Durante toda a minha vida sempre fui muito mais moleca do que menina. Adorava jogar bafo, pular muro, andar de pé no chão. Passava longe das pastas recheadas de papéis de carta cor de rosa, com bichinhos e cheiro de chicletes e só me rendia as meninas na hora da melhor brincadeira de todas: Pular elástico!

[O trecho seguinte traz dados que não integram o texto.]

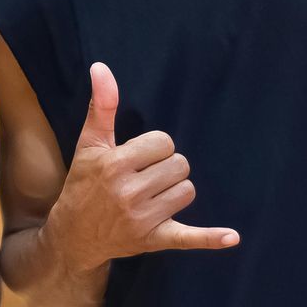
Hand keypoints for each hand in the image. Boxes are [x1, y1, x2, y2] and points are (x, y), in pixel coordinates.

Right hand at [44, 63, 239, 275]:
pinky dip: (211, 238)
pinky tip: (232, 237)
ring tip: (150, 198)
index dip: (153, 149)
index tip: (135, 160)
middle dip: (165, 169)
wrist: (74, 235)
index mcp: (115, 164)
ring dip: (174, 192)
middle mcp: (129, 192)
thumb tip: (101, 67)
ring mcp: (143, 218)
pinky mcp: (154, 240)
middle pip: (180, 165)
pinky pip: (189, 237)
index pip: (164, 142)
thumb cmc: (83, 183)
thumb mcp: (89, 144)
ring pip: (187, 191)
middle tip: (142, 180)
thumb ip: (102, 105)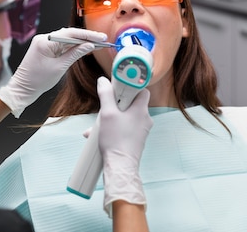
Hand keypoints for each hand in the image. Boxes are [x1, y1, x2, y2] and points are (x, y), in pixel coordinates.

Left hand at [0, 27, 106, 116]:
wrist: (22, 90)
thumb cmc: (37, 81)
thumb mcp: (60, 68)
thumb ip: (75, 54)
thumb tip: (89, 46)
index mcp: (45, 41)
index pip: (70, 34)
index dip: (88, 35)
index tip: (101, 37)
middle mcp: (43, 39)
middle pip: (69, 34)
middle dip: (86, 37)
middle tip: (102, 40)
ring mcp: (44, 43)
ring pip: (66, 39)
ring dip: (81, 42)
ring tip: (97, 44)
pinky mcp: (45, 48)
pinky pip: (61, 45)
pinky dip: (73, 47)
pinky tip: (84, 48)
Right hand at [96, 77, 151, 215]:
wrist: (120, 166)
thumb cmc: (116, 140)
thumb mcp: (107, 113)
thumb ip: (106, 95)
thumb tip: (103, 81)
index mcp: (141, 109)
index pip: (142, 90)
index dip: (130, 87)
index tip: (119, 88)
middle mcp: (145, 119)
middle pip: (133, 103)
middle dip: (118, 104)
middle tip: (108, 107)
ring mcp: (142, 130)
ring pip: (128, 116)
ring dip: (114, 117)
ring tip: (101, 123)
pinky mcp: (137, 139)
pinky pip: (127, 127)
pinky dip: (116, 127)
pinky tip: (102, 133)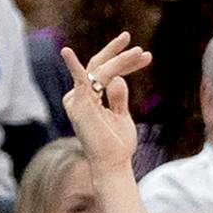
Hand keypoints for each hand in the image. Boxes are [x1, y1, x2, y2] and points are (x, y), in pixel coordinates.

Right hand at [59, 34, 152, 173]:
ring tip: (142, 54)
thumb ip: (118, 97)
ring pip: (99, 70)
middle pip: (99, 67)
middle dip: (119, 55)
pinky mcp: (80, 105)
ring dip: (121, 60)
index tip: (146, 57)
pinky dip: (74, 66)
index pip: (104, 73)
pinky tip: (66, 53)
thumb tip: (118, 79)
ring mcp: (77, 100)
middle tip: (139, 48)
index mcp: (87, 99)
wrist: (112, 164)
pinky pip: (81, 80)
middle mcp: (78, 98)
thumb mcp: (121, 116)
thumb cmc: (116, 145)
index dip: (125, 63)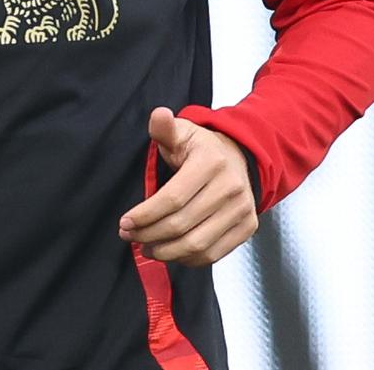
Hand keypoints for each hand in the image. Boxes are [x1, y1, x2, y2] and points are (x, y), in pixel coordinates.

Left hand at [119, 107, 257, 265]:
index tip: (125, 222)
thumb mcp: (182, 132)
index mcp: (211, 163)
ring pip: (198, 244)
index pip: (173, 198)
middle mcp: (231, 188)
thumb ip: (165, 128)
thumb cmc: (201, 148)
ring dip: (166, 251)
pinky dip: (188, 259)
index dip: (146, 214)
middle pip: (182, 224)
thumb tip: (159, 115)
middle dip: (149, 234)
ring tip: (146, 248)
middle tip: (129, 236)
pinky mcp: (247, 227)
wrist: (239, 158)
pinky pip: (214, 254)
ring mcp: (242, 210)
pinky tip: (169, 252)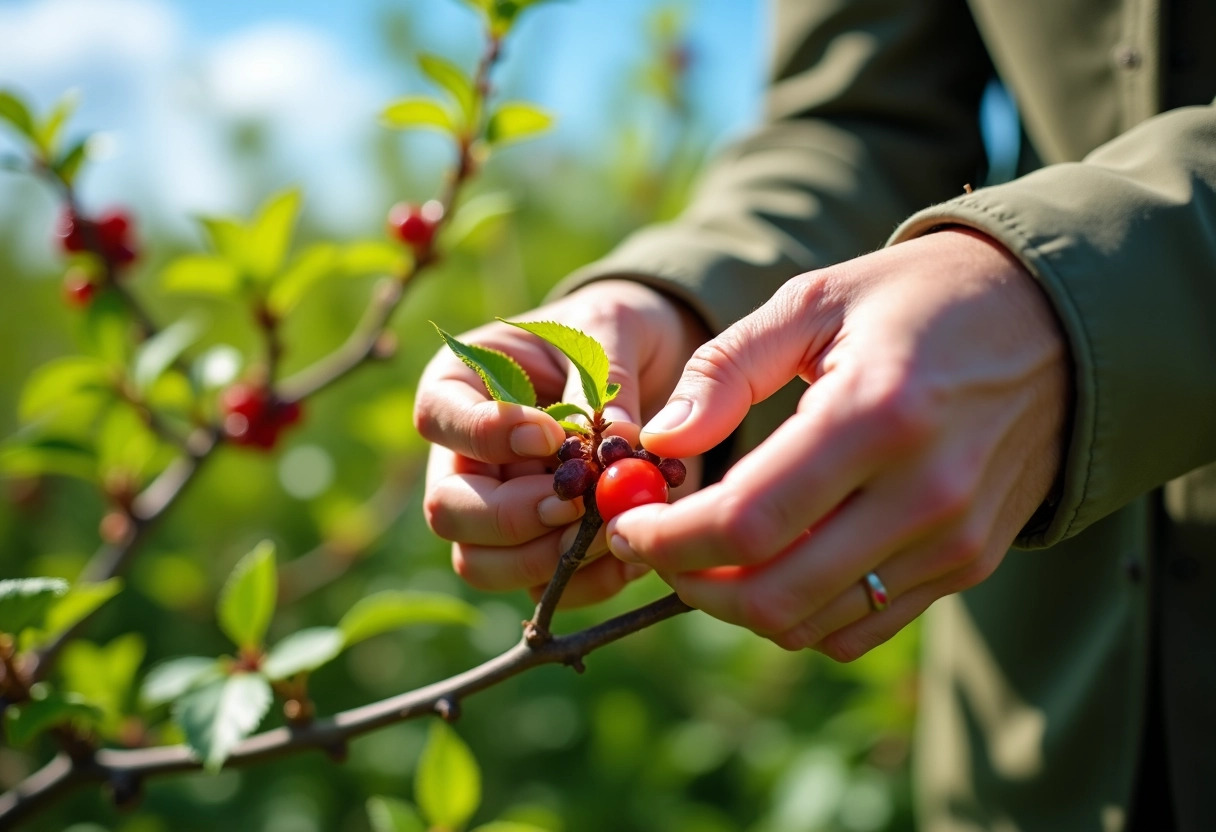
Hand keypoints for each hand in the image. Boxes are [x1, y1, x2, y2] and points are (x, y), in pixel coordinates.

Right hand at [416, 280, 708, 605]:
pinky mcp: (539, 549)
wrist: (651, 362)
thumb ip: (607, 380)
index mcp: (461, 384)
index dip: (486, 436)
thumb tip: (619, 441)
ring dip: (544, 558)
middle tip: (573, 503)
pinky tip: (629, 551)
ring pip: (481, 563)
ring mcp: (496, 510)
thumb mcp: (610, 328)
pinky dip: (585, 581)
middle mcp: (465, 457)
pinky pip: (541, 590)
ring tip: (607, 528)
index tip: (549, 435)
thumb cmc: (611, 330)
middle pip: (448, 509)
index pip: (438, 418)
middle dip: (511, 517)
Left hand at [607, 229, 1068, 658]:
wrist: (1053, 324)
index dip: (669, 539)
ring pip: (814, 622)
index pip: (747, 520)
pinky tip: (775, 562)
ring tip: (707, 552)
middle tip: (656, 548)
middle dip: (691, 584)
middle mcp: (924, 492)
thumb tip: (660, 441)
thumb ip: (728, 368)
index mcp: (875, 414)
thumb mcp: (815, 301)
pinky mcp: (970, 563)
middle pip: (776, 595)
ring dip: (739, 603)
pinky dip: (801, 612)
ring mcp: (954, 539)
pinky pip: (863, 626)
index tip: (629, 526)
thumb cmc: (919, 300)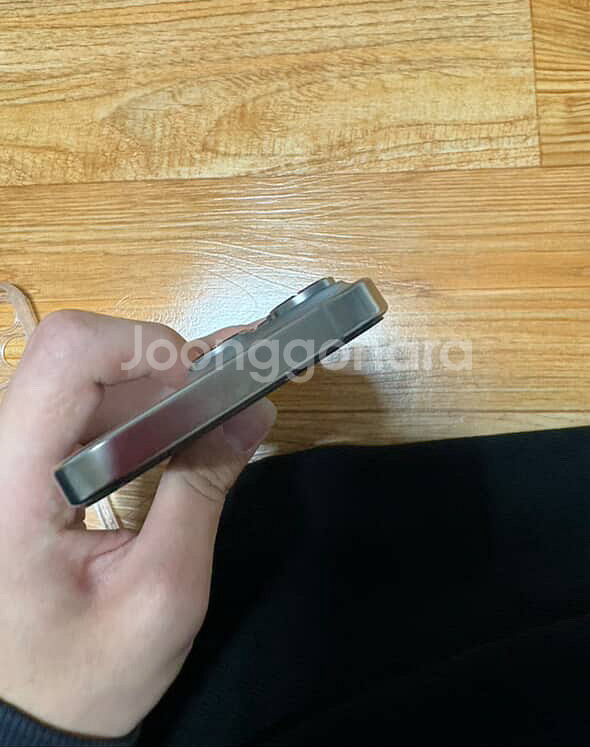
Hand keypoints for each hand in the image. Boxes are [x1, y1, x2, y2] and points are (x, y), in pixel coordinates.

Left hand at [0, 311, 275, 737]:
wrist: (25, 714)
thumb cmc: (85, 672)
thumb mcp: (163, 590)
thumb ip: (204, 489)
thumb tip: (252, 410)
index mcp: (12, 485)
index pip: (66, 355)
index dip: (144, 347)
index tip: (203, 385)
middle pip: (76, 357)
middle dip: (161, 372)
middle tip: (221, 408)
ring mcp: (6, 455)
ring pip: (82, 376)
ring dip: (152, 391)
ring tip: (205, 425)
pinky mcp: (20, 463)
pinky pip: (77, 406)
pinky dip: (134, 411)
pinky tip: (172, 439)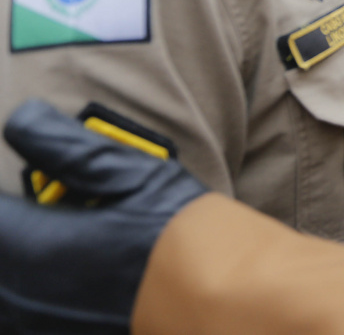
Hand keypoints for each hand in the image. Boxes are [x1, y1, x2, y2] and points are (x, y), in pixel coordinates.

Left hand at [0, 100, 206, 333]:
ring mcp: (50, 324)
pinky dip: (35, 287)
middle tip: (47, 202)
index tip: (21, 180)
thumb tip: (23, 119)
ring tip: (58, 230)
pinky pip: (30, 311)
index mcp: (33, 248)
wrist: (231, 300)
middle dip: (13, 221)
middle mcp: (28, 295)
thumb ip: (66, 147)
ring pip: (10, 289)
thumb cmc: (184, 235)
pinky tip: (72, 269)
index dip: (4, 194)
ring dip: (21, 256)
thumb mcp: (131, 174)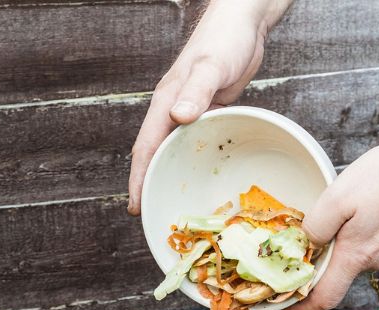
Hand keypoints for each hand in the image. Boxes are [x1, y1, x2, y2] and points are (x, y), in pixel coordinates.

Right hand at [127, 1, 291, 214]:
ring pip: (177, 152)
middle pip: (157, 155)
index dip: (138, 179)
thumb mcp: (211, 66)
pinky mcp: (210, 112)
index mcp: (167, 103)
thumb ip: (196, 90)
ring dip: (172, 176)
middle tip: (153, 217)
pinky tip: (204, 177)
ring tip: (174, 205)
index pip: (146, 148)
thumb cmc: (225, 40)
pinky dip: (196, 162)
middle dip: (150, 185)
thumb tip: (179, 118)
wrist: (242, 23)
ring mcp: (192, 113)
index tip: (135, 207)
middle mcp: (174, 111)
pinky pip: (198, 143)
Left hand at [284, 137, 378, 309]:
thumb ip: (316, 226)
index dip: (302, 308)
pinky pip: (373, 242)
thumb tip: (306, 244)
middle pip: (339, 272)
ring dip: (342, 242)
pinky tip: (361, 209)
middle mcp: (376, 261)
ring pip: (357, 254)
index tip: (287, 309)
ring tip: (336, 215)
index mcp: (356, 256)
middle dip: (319, 261)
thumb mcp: (338, 197)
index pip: (325, 298)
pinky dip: (360, 232)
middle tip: (304, 240)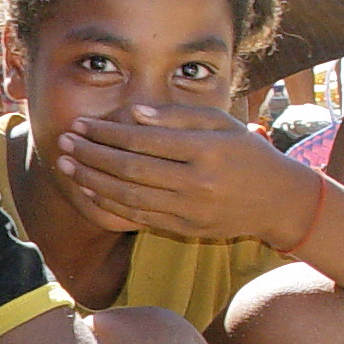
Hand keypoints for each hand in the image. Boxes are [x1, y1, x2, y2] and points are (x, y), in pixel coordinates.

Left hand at [59, 105, 314, 246]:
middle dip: (91, 155)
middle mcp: (198, 183)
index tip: (83, 124)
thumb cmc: (248, 153)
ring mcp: (191, 210)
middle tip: (64, 142)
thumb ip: (178, 117)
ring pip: (129, 196)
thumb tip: (133, 114)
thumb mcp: (223, 124)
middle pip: (131, 169)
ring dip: (92, 180)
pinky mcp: (185, 228)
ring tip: (67, 164)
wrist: (278, 201)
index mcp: (208, 150)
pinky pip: (138, 217)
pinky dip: (110, 204)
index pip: (145, 140)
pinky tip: (89, 190)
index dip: (108, 133)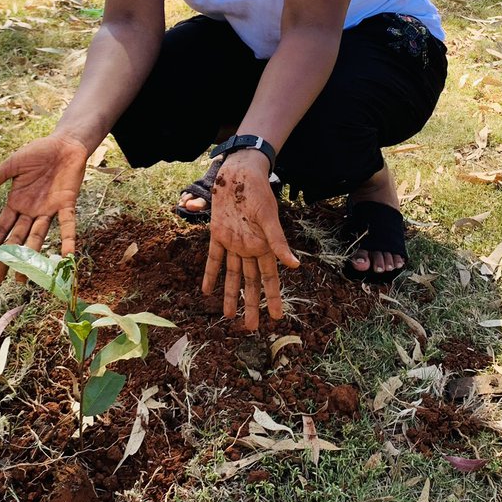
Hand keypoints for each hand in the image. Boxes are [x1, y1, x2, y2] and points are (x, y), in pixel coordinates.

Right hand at [0, 133, 88, 284]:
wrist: (64, 143)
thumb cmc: (38, 153)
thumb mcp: (10, 166)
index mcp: (16, 203)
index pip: (1, 229)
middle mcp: (32, 211)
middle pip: (16, 240)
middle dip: (7, 260)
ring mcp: (49, 209)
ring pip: (38, 237)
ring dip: (32, 257)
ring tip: (24, 279)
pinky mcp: (67, 203)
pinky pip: (67, 224)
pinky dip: (68, 240)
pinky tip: (67, 256)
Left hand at [202, 151, 298, 329]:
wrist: (239, 173)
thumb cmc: (258, 192)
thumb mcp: (270, 218)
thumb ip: (278, 242)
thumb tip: (295, 265)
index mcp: (265, 246)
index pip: (270, 278)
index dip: (273, 298)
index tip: (277, 317)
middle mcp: (250, 248)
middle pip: (250, 282)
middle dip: (251, 305)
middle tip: (252, 328)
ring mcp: (233, 242)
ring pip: (232, 275)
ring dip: (230, 295)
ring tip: (228, 316)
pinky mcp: (218, 234)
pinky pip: (214, 258)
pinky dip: (210, 274)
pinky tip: (207, 290)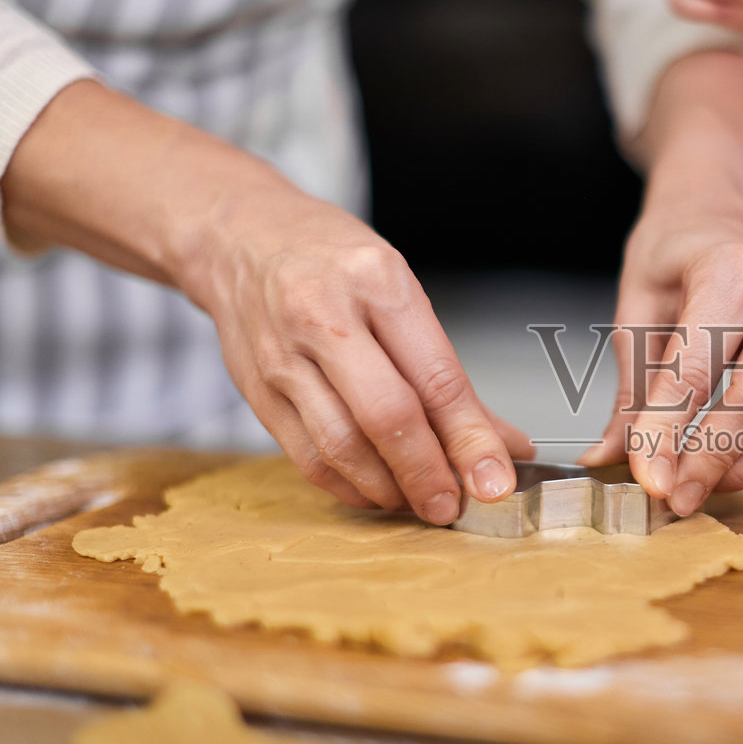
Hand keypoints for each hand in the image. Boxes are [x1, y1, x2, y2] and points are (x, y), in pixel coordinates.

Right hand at [183, 189, 534, 522]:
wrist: (241, 238)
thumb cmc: (331, 261)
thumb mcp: (399, 291)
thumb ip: (445, 372)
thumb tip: (501, 442)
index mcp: (377, 282)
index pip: (436, 377)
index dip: (470, 439)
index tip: (496, 480)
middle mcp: (324, 316)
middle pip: (387, 416)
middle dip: (428, 474)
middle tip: (454, 505)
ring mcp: (283, 356)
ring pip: (342, 445)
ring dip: (389, 488)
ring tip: (419, 500)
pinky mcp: (256, 390)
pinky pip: (307, 456)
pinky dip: (349, 485)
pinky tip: (376, 490)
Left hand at [579, 174, 742, 516]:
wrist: (725, 214)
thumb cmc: (677, 250)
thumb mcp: (635, 305)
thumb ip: (631, 389)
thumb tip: (610, 459)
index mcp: (733, 269)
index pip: (698, 368)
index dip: (669, 431)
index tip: (646, 478)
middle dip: (711, 457)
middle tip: (671, 498)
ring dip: (742, 465)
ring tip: (695, 492)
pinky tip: (725, 473)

  E hoje, ao buscar meu filho na escola, me deparei com uma cena que me transportou há exatos 30 anos atrás, quando eu estudava naquele mesmo colégio e brincava, todos os dias, daquela maravilha. Quem já passou dos 30 como eu, com certeza se lembra dessa brincadeira. Usávamos um elástico grosso, desses de passar em saias e calças – as meninas mais ricas tinham os achatados, bem branquinhos – que eram esticados entre duas delas. A terceira pulava para dentro do espaço formado e começava uma verdadeira cama de gato com os pés. À medida que ela conseguia passar pela primeira fase, o elástico ia subindo pelas pernas magricelas das amigas até quase atingir o pescoço, enquanto nos esforçávamos para superar o auge do desafio do elástico.

  Ao ver aquela menina tão magrela quanto eu fui, fazendo os primeiros movimentos quase coreográficos da gostosa brincadeira, me lembrei de tudo que também vivi. Minhas pernas pareciam se lembrar de cada passo e por pouco não fui levada a pedir licença àquelas que viriam, atônitas, uma senhora invadir o espaço sagrado do elástico.

 O mais legal era que o meu não era alvo e nem achatado – hoje eles são coloridos, quase fashion – mas sim preto e roliço que minha mãe havia conseguido não sei aonde, pois estávamos em épocas de vacas magras: Meu irmão acabara de nascer e todo e qualquer gasto considerado supérfluo era cortado. Imagina elásticos brancos! Mas nem por isso eu pulava menos, brincava ,sorria menos ou era menos feliz durante as peripécias com meu elástico tão diferente. Acho que foi aí que comecei a moldar a minha personalidade.

  Hoje, naqueles poucos segundos admirando a menina magrela, percebi como a felicidade pode estar em pequenas e simples coisas que às vezes nem percebemos.  Senti o mesmo vento no rosto, o rabo de cavalo pulando, meu corpo de menina se esbaldando entre duas míseras tiras esticadas de elástico, branco ou não. E senti o absurdo daquela felicidade tão pura, tão minha, tão diferente.  Tive outros elásticos pretos, outros comportamentos, cores de cabelo, posturas de vida… E tudo isso me fez e me faz o que sou hoje: Um pouco fora do padrão, mas de uma alegria sem fim!